The blue and black globe was turned a hundred times that fourth grade year. How big and wide the world was! There were so many places to see. How would I ever get from here-Cleveland-to there-the rest of the world?

In case the chance ever came for travel, I was ready. I had imagined my itinerary and drawn the appropriate maps. The dividers of green, blue and yellow in the 3-ring notebook became my charts. Day by day my scribblings produced maps of exotic places-places known only to me, with a little of what I knew of the real world thrown in. I had jungles and swamps, castles and kingdoms, deserts and oases-- all lined, labeled and colored.

Big World

It was time to leave. Our last school day had been taken up with erasing any marks on our books before turning them in, and cleaning out our desks. Small bits of crayons hid in corners under crumpled sheets of old lessons on Campus paper. The Manila tablet had been used up months ago.
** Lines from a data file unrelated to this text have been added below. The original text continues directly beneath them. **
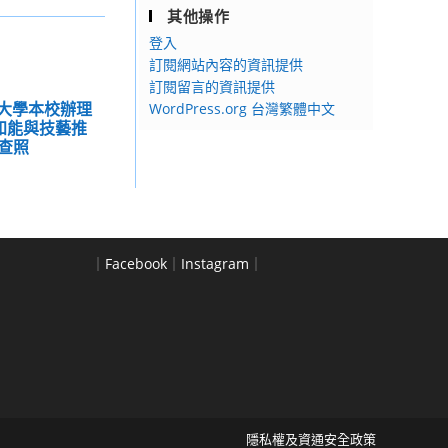
其他操作
登入
訂閱網站內容的資訊提供
訂閱留言的資訊提供
術大學本校辦理
WordPress.org 台灣繁體中文
資知能與技藝推
查照
｜
Facebook
｜
Instagram
｜
隱私權及資通安全政策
One tiny scrap of No. 2 Ticonderoga pencil was left, with no eraser. I had lost the cap of my Parker pen, too. My plaid briefcase book bag was packed for the last time, only the handle had broken off in some exuberant recess swinging, so I had to hug it home.

Now the teacher was walking up and down the rows, returning our notebooks. In an unannounced raid, we had had to turn them in the day before for her inspection. I had handed it over with dread. Too late to take them out, my map doodling would be exposed. She gave me a ghost of a smile as she returned it now. Not a wide smile. I quickly shoved it into my briefcase.

The room was stripped for summer. The teacher's desk cleared of ink pad and pencil holders. The blackboard had had one last wash and the tray wiped of dust, the erasers all clapped and stored. Our desks had been wiped with old rags, the windows locked down with the 6-foot pole.

Even the black and blue globe had a dust cover. The world was closed for the season. Slowly the Regulator clock ticked off the minutes until 3:00 when the last bell rang.

We marched down the long stairs to the front hallway, where other obedient lines of other classes took turns exiting. As each one of us stepped over the threshold, we let out loud screams of glee-a whole summer to play!

Walking home, I dug into the plaid briefcase to retrieve my report card. I gave a sign of relief. It was an okay card. My goal had been achieved.

I had managed to pass and managed not to get called on too often. I was still the anonymous girl in the far back row by the window. Mission accomplished.

Curious, I pulled out my blue notebook. Inside the front cover was her paper-clipped note: The journey of a thousand miles begins with a single step. On each divider page, she had pasted a glue-backed star.